The current implementation prefers to stick to a native language's
version. I don't know how this should be handled best in OSM, but
opengeodb data should be used as is.

The opengeodb->OSM conversion might prefer to take the (en) version, as
long as this was be available.

> Next issue: the municipalities in Brussels region have "is_in=Bruxelles"
> tags, which is actually quite wrong: "is_in=Brussels-Capital Region" is
> better, since "Brussels" is just another municipality. Anyway, is_in
> tags in Brussels may be confusing anyway to foreigners, so better
> discuss it first :-)
>
> But I guess we could better move the discussion for the Belgian
> OpenGeoDB data to the talk-be mailing list if you want to improve it,
> since it probably would only bore non-Belgian users :-)

I'd prefer to keep it on the international list. opengeodb in its current
status is Germany, Austria, Switzerland (which has similiar problems to
Belgium in de/fr/it/raeto-romanian), Liechtenstein - and I'd welcome to
add data for the Netherlands next.


I'm responsible for the current reference implementation. I would not like
to join a Belgium list since my French is pretty limited.

> (btw, did you put province and arrondissements place nodes in the data
> as well? I haven't found those nodes yet)

The focus on the Belgium area has been pretty limited up to now.

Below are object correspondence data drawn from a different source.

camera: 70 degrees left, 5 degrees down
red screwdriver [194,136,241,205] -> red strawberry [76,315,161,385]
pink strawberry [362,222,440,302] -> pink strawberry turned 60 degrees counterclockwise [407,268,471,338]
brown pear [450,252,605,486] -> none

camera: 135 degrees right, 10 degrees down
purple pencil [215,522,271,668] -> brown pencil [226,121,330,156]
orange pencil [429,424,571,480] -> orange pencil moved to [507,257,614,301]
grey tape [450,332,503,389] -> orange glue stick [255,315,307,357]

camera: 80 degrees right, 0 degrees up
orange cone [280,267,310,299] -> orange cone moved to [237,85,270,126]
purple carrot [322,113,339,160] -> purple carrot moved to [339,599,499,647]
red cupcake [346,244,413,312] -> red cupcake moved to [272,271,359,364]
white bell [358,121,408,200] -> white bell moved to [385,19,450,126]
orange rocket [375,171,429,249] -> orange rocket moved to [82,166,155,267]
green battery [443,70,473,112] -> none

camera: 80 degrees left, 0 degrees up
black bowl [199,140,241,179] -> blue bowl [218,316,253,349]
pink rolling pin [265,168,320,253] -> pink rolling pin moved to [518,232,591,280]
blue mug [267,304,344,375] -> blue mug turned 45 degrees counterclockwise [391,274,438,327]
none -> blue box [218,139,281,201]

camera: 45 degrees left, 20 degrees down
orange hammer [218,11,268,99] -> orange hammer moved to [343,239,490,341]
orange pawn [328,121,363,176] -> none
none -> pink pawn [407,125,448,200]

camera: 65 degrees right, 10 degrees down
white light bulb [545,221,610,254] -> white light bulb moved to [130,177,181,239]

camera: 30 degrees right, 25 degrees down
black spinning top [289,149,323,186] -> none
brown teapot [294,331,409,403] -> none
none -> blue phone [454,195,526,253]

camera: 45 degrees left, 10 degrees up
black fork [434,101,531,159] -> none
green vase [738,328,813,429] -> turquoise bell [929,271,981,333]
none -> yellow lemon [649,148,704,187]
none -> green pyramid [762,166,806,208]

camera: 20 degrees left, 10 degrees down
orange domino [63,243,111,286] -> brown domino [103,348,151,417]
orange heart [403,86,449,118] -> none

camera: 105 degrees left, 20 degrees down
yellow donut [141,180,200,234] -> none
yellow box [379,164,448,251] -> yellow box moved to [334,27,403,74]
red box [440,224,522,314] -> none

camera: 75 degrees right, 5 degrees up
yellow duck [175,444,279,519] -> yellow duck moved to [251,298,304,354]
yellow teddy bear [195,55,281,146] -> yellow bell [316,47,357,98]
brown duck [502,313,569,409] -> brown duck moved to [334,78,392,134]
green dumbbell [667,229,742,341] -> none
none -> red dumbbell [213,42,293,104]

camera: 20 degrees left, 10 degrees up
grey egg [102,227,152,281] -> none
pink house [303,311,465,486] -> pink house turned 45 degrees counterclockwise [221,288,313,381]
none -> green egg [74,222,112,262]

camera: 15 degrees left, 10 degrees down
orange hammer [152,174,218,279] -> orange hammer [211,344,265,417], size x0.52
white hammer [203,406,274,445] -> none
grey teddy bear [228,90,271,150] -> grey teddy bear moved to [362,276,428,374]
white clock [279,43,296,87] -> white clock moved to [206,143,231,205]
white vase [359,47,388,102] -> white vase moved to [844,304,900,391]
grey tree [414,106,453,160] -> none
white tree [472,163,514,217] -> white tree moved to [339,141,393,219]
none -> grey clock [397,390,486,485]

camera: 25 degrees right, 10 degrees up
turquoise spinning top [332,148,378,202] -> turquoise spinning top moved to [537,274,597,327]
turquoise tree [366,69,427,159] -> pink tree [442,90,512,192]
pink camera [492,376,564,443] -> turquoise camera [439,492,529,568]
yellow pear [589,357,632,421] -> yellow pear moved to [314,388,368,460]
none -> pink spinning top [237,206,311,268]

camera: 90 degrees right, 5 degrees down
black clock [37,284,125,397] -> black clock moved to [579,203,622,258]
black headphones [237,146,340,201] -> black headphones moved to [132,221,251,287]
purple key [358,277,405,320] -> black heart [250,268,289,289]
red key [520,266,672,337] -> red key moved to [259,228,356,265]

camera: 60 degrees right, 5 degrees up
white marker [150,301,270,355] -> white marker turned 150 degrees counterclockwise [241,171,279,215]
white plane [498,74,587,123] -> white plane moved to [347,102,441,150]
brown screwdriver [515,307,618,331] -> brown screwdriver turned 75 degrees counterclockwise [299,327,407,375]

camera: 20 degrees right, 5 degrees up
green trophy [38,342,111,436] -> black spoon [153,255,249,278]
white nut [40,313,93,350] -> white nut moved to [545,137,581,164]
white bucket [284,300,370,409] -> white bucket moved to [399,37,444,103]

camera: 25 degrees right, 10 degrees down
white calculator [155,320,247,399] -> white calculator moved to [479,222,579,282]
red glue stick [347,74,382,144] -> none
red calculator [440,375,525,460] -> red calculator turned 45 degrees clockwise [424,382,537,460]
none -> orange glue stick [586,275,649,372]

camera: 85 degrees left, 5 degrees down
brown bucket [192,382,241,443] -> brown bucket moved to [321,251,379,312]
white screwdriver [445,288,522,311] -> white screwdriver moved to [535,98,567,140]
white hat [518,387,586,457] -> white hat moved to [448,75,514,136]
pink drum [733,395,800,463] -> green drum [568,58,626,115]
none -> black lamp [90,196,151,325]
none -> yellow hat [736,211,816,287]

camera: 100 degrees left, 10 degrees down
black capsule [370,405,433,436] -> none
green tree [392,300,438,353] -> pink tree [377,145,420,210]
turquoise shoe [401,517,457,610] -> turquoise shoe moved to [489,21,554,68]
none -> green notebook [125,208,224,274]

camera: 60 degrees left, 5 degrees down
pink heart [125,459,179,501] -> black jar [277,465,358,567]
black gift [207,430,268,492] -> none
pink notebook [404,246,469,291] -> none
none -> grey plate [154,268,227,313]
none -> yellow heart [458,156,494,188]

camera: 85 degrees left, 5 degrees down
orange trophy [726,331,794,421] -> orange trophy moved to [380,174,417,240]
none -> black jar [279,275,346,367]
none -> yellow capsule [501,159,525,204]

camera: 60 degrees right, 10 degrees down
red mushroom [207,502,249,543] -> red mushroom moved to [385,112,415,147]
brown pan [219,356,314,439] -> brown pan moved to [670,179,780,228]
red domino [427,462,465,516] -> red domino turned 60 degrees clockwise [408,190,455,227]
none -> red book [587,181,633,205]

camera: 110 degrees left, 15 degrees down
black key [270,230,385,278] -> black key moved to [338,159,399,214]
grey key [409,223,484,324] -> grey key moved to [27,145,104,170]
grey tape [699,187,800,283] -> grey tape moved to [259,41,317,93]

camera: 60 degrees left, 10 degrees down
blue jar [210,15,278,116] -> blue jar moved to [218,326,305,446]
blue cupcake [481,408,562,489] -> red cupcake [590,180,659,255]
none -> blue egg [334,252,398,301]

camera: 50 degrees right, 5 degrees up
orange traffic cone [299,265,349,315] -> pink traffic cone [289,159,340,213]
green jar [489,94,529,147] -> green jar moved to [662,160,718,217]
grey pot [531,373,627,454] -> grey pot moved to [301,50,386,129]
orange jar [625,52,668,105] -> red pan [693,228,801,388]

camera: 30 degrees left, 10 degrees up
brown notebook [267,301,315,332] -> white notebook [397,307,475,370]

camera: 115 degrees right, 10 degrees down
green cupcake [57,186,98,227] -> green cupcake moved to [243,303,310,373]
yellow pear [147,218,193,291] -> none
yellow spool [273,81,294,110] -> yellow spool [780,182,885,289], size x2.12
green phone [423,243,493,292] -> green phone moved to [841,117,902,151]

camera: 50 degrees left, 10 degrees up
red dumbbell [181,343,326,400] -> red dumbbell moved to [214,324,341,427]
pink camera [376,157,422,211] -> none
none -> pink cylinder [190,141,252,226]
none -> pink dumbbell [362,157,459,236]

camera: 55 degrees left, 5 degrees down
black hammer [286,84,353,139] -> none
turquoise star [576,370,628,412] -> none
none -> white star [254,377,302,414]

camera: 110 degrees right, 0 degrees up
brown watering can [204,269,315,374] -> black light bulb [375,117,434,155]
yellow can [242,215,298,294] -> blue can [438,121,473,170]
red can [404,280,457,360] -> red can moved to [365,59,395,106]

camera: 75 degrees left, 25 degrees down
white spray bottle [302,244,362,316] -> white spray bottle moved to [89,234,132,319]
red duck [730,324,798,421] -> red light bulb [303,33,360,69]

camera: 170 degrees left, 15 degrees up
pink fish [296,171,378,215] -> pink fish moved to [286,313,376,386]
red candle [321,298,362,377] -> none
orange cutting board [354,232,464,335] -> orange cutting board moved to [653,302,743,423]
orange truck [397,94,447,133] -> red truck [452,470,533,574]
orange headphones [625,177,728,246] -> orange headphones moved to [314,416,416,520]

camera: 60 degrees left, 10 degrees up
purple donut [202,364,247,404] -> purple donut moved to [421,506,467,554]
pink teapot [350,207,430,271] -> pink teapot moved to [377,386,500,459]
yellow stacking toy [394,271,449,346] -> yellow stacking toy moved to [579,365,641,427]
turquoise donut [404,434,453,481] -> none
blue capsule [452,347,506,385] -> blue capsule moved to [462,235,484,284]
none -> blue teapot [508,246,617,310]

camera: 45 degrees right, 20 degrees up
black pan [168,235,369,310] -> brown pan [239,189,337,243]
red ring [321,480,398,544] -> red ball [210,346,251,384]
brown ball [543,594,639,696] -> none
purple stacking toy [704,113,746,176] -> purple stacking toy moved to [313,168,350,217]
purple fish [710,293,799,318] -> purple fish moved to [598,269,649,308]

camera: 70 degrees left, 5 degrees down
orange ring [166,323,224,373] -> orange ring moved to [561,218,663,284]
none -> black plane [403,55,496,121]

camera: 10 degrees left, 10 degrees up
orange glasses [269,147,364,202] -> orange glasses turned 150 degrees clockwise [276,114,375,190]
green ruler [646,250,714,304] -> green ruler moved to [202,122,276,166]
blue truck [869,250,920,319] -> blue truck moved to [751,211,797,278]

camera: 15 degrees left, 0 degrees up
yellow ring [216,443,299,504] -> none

Entries
are more of a random style.

For Germany, Austria and Switzerland we have a very good range of
completeness due to the given data which names every more important area,
from country down to community level.

For Germany and Austria there's a numerical system which gives
hierarchical numbers to certain levels - e.g. the keys down to Cologne:

(toplevel) Germany
05        Nordrhein-Westfalen (two digits: the 16 federal states of Germany)
053       Köln (three digits for the five major areas "Regierungsbezirke)
05315     Köln (the district of Köln, five digits for its 12 districts
           ... all of those share the car licence plate "K")
05315000  The "community" of Cologne itself, 8 digits

This may seem awkward first to have Köln several times, since there are
certain districts which have the dualism of being a town and a virtual
community. That's the way it's organized, differeing between towns which
have no other communities below (e.g. "kreisfreie Städte") and districts
which are built from many separate communities ("Landkreis").

Due to the federalism in Germany you do not need each level named here in each 
federal state,
but you always have entries with two, five and eight digits.

Austria has a similiar mechanism.

Switzerland had another method of enumbering, where e.g.
the number of the *Kanton* Basel is "12", the *Bezirk* of the town Basel
is "1200" and Basel itself as community got the number 2701. Those numbers are
not necessarily related to each other, but do follow a random number given
once in time.


If there's any  system like this for Belgium (giving key numbers or values
for certain levels), if there are any other more comprehensive lists of
names, their languages and names in other languages, I'd welcome to add
this info to the opengeodb and thus to OSM.